#### EXTRACT TO READ:
----------
Opinion
No. E2008-02782-CCA-R3-CD.
Assigned on Briefs September 22, 2009.
Filed December 8, 2009.
Direct Appeal from the Circuit Court for Blount County; Nos. C-16634-36; Jon Kerry Blackwood, Judge.
Judgment of the Circuit Court Affirmed.
Mack Garner (at trial), Maryville, Tennessee; and J. Liddell Kirk (on appeal), Knoxville, Tennessee, for the Appellant, Joshua Allen Hutton.
Robert E. Cooper, Jr., Attorney General and Reporter; Michael E. Moore, Solicitor General; Deshea Dulany Faughn, Assistant Attorney General; Michael L. Flynn, District Attorney General; Tammy M. Harrington, Assistant District Attorney General, for the Appellee, State of Tennessee.
Robert W. Wedemeyer, J., delivered the opinion of the court, in which James Curwood Witt, Jr., and D. Kelly Thomas, Jr., J.J., joined.
OPINION
The Defendant, Joshua Allen Hutton, pled guilty to three counts of forgery, and the trial court sentenced him to a total effective sentence of three years to be served on probation. Probation violation warrants were issued for the Defendant, after which the trial court revoked the Defendant's probation and ordered him to serve the remainder of his sentence in the Tennessee Department of Correction. On appeal, the Defendant claims that the trial court abused its discretion by failing to impose a less restrictive alternative to confinement. After a thorough review of the record and the applicable law, we conclude the trial court properly exercised its discretion. Accordingly, we affirm the trial court's judgment.
----------
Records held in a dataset
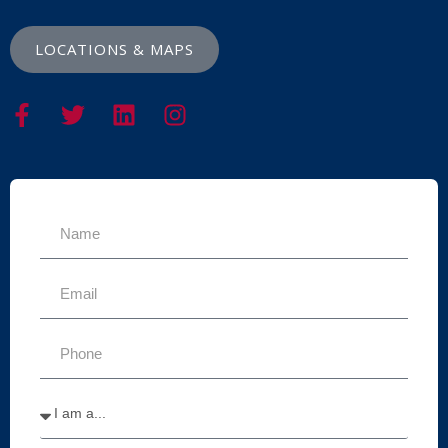
LOCATIONS & MAPS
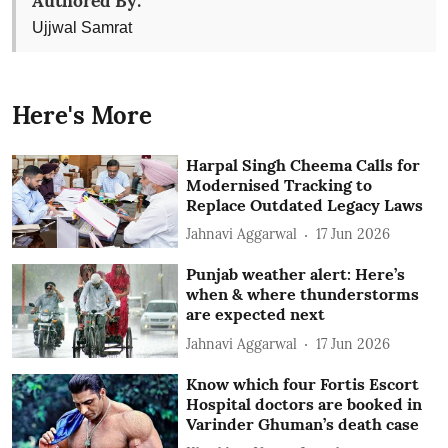
Authored By:
Ujjwal Samrat
Here's More
Harpal Singh Cheema Calls for
Modernised Tracking to
Replace Outdated Legacy Laws
Jahnavi Aggarwal
17 Jun 2026
Punjab weather alert: Here’s
when & where thunderstorms
are expected next
Jahnavi Aggarwal
17 Jun 2026
Know which four Fortis Escort
Hospital doctors are booked in
Varinder Ghuman’s death case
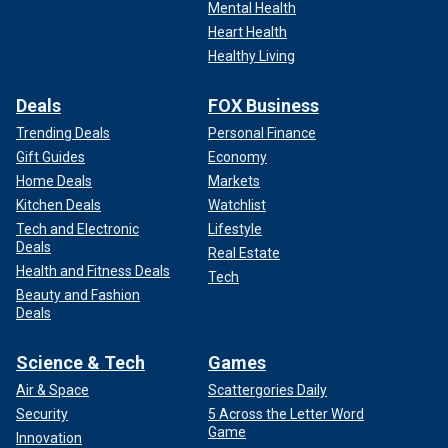
Mental Health
Heart Health
Healthy Living
Deals
FOX Business
Trending Deals
Personal Finance
Gift Guides
Economy
Home Deals
Markets
Kitchen Deals
Watchlist
Tech and Electronic
Lifestyle
Deals
Real Estate
Health and Fitness Deals
Tech
Beauty and Fashion
Deals
Science & Tech
Games
Air & Space
Scattergories Daily
Security
5 Across the Letter Word
Game
Innovation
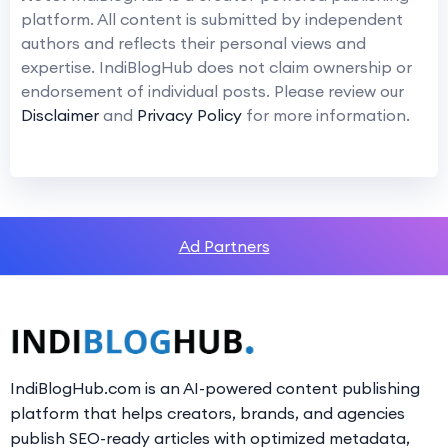
platform. All content is submitted by independent
authors and reflects their personal views and
expertise. IndiBlogHub does not claim ownership or
endorsement of individual posts. Please review our
Disclaimer
and
Privacy Policy
for more information.
Ad Partners
IndiBlogHub.com is an AI-powered content publishing
platform that helps creators, brands, and agencies
publish SEO-ready articles with optimized metadata,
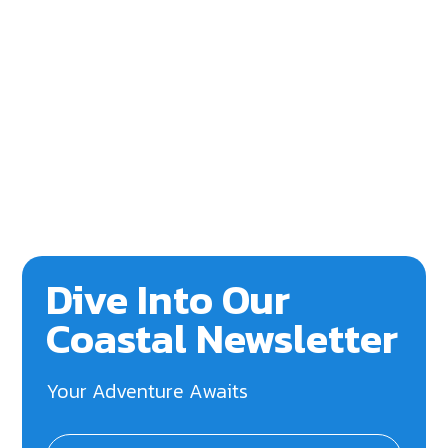
Dive Into Our
Coastal Newsletter
Your Adventure Awaits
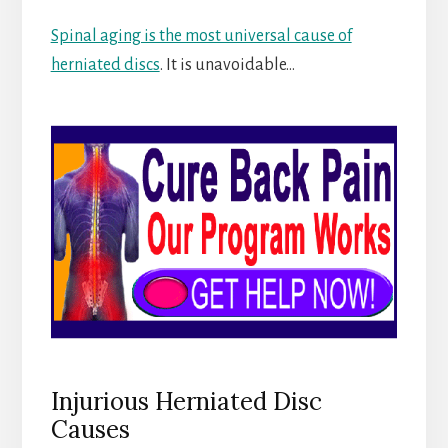
Spinal aging is the most universal cause of
herniated discs
. It is unavoidable…
Injurious Herniated Disc
Causes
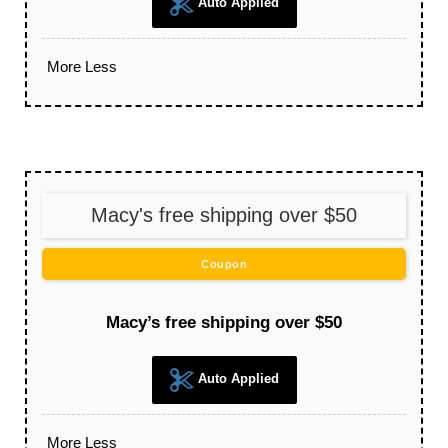
Auto Applied
More
Less
Macy's free shipping over $50
Coupon
Macy’s free shipping over $50
Auto Applied
More
Less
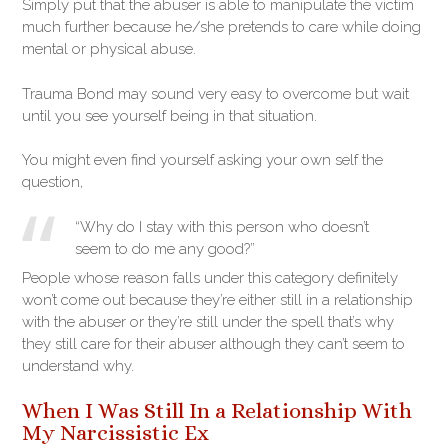
Simply put that the abuser is able to manipulate the victim
much further because he/she pretends to care while doing
mental or physical abuse.
Trauma Bond may sound very easy to overcome but wait
until you see yourself being in that situation.
You might even find yourself asking your own self the
question,
“Why do I stay with this person who doesn’t
seem to do me any good?”
People whose reason falls under this category definitely
won’t come out because they’re either still in a relationship
with the abuser or they’re still under the spell that’s why
they still care for their abuser although they can’t seem to
understand why.
When I Was Still In a Relationship With
My Narcissistic Ex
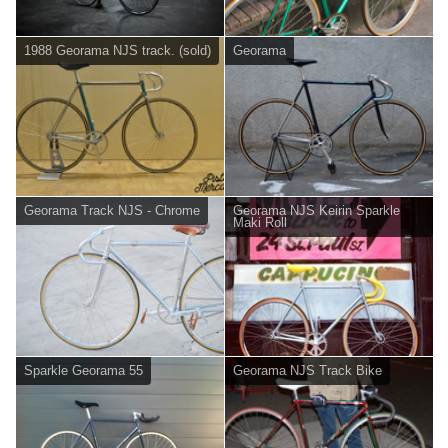
1988 Georama NJS track. (sold)
Georama
Georama Track NJS - Chrome
Georama NJS Keirin Sparkle
Maki Roll
Sparkle Georama 55
Georama NJS Track Bike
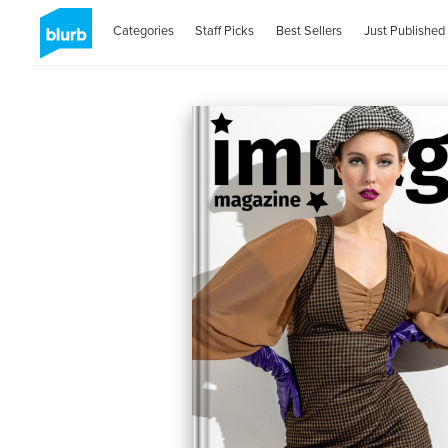
Categories
Staff Picks
Best Sellers
Just Published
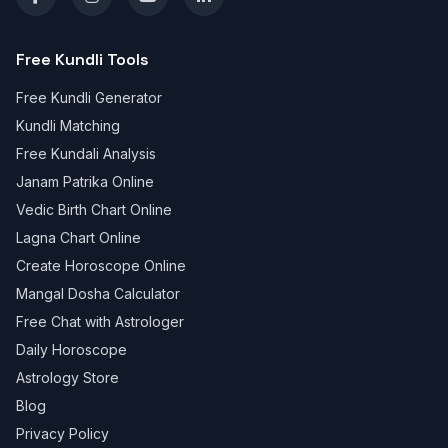
Free Kundli Tools
Free Kundli Generator
Kundli Matching
Free Kundali Analysis
Janam Patrika Online
Vedic Birth Chart Online
Lagna Chart Online
Create Horoscope Online
Mangal Dosha Calculator
Free Chat with Astrologer
Daily Horoscope
Astrology Store
Blog
Privacy Policy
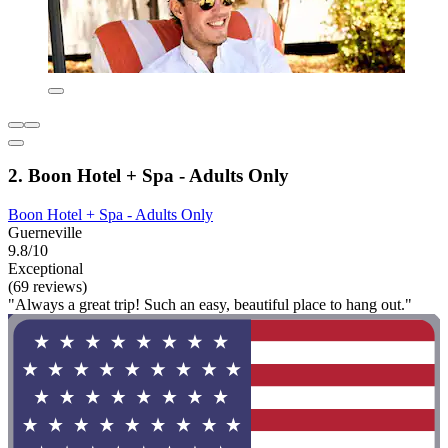
2. Boon Hotel + Spa - Adults Only
Boon Hotel + Spa - Adults Only
Guerneville
9.8/10
Exceptional
(69 reviews)
"Always a great trip! Such an easy, beautiful place to hang out."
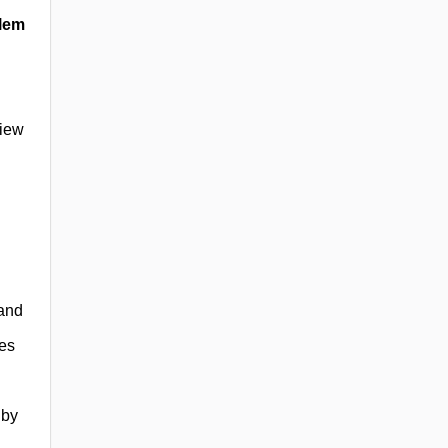
blem
view
 and
ies
 by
----------
#### INSTRUCTIONS FOR THE TASK:
In the court opinion, why did the appeals court affirm the trial court's judgment? Answer in one to three sentences.

#### TASK RESPONSE:
After a thorough review of the record and the applicable law, the appeals court concluded that the trial court had properly exercised its discretion. It therefore rejected the Defendant's claim that the trial court abused its discretion by not imposing a less restrictive alternative to confinement.